The reason why the Yao Jiaxin incident has become such a hot topic in China is not because there is anything representative or typical about it. To put it another way, it is because of today’s social media and because the broadcasting power of the internet has far surpassed our imaginings. I believe that over the last few years there have been very many similar incidents all over China, it’s just that this time loads of well-known figures in society have got involved, along with social media sites such as Weibo, and this is what has given rise to these debates.
As to why everyone is discussing this issue, first it’s because the people born in the 1970s and 1980s now make up the mainstay of society.

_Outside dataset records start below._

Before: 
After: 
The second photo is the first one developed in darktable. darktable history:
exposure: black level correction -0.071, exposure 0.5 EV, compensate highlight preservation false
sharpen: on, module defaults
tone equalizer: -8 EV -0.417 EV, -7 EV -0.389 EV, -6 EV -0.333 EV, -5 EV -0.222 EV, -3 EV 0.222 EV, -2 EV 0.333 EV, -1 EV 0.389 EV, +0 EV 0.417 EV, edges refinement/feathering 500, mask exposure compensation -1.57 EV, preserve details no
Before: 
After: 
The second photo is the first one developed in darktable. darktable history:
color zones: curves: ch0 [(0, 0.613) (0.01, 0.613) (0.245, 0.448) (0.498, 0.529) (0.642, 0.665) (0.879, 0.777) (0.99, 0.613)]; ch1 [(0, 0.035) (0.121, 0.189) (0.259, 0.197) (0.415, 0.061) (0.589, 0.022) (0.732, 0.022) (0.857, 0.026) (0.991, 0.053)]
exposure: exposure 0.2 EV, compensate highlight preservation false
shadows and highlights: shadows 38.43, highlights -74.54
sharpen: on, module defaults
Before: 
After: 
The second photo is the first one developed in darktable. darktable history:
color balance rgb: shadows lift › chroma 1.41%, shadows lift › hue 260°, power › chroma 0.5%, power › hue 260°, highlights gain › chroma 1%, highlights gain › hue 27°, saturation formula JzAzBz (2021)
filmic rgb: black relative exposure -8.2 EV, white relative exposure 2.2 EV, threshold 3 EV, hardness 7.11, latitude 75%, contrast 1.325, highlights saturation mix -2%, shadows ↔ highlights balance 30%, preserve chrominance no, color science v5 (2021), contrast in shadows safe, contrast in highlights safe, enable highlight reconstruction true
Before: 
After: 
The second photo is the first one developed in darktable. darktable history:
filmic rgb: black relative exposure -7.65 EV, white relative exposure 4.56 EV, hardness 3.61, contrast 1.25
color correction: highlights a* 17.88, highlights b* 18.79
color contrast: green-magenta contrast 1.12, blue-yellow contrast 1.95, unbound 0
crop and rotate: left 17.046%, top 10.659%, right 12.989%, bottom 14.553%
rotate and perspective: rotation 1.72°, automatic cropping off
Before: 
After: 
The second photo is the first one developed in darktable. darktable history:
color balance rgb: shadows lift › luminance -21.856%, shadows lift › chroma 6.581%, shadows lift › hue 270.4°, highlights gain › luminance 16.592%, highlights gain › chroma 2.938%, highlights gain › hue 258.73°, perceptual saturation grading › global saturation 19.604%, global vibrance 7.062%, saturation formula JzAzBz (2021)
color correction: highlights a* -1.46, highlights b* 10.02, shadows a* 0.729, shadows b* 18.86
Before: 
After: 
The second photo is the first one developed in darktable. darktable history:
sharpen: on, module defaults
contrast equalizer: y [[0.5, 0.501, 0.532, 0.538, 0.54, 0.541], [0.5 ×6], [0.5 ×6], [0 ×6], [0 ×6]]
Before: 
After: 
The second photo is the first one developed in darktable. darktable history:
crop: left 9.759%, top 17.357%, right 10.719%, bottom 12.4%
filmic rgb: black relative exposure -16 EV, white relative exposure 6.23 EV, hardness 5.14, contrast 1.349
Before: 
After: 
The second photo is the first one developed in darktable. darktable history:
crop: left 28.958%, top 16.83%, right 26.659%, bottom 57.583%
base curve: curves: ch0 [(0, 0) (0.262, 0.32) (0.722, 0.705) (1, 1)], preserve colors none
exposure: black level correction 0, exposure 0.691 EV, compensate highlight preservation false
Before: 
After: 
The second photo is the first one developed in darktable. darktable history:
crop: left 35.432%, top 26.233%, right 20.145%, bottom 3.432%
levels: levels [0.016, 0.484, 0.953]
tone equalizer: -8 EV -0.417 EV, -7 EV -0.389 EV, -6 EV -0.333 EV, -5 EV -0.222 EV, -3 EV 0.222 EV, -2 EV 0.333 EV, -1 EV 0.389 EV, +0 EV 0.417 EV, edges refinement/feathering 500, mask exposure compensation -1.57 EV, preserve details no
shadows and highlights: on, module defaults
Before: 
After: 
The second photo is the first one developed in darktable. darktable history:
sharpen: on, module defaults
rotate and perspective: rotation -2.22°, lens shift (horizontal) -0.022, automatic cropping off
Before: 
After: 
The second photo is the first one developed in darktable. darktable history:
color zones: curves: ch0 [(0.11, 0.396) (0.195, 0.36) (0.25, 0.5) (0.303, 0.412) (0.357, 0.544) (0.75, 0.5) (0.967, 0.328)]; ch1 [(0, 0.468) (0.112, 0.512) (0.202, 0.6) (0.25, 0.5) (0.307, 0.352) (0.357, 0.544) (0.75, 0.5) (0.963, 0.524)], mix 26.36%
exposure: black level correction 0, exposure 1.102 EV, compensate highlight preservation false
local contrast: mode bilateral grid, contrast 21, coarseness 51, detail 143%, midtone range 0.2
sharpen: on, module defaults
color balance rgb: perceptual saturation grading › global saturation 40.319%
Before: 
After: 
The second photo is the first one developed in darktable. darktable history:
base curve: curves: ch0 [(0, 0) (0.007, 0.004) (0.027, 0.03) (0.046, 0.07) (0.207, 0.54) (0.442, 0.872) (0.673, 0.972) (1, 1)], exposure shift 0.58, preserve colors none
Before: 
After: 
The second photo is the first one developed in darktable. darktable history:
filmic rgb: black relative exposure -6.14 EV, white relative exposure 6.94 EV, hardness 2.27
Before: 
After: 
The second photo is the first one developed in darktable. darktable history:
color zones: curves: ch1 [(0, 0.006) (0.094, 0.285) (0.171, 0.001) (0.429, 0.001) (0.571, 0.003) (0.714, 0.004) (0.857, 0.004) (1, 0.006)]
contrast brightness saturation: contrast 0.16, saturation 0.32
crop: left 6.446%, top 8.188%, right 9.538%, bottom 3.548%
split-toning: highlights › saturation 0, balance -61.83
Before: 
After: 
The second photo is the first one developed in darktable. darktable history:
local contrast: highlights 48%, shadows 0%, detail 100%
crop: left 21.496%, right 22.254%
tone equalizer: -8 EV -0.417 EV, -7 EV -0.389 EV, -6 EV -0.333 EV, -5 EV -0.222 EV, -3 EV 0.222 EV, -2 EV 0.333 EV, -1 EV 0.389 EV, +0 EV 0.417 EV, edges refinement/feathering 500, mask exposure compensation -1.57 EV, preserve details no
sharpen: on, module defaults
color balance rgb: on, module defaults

They are probably the people across all forms of media who take the strongest exception to the late post-80s and the post-90s generation. They’re not so dissimilar in age, but they were brought up in very different circumstances, and this has formed a sharp contrast between them. Second, as social media opens up, people realise that society is not as peaceful and kind as they used to think, and this has given rise to a lot of fear and questioning. Over the last few years, so many people have been banging on about how today’s young people lack faith and conviction, but in fact they are the ones who are suffering torments. They suspect and question, yet they cannot find the answers or a solution. Of course, it is also impossible to overlook China’s present speed of development. Once you’ve opened up Pandora’s box, all kinds of values flood in. Plus we now have increasing economic power, regardless of whether it’s a bubble or true progress. In any case, people born in the 1970s, 1980s and 1990s are all coming under attack.
1 The Flying Tigers were a group of volunteer American airmen based in Burma during the Second World War, who fought the Japanese in China. Because of the political situation at the time, they worked with the nationalist Kuomintang government led by Chiang Kai-shek rather than the communists. Once the communists took over, the Tigers received little credit for their efforts because they had worked with the non-communist forces. (Translator’s note)
2 Seaweed, haidai, is a pun on words meaning to wait around for work when back from study abroad. Hai can mean ‘sea’ or ‘overseas’, while dai can mean ‘weed’ or ‘to wait for work’.
3 Tiaocao, literally ‘to jump the feeding trough’, means to change jobs or move to a new work unit. The phrase became popular in China because of its freshness and cheekiness.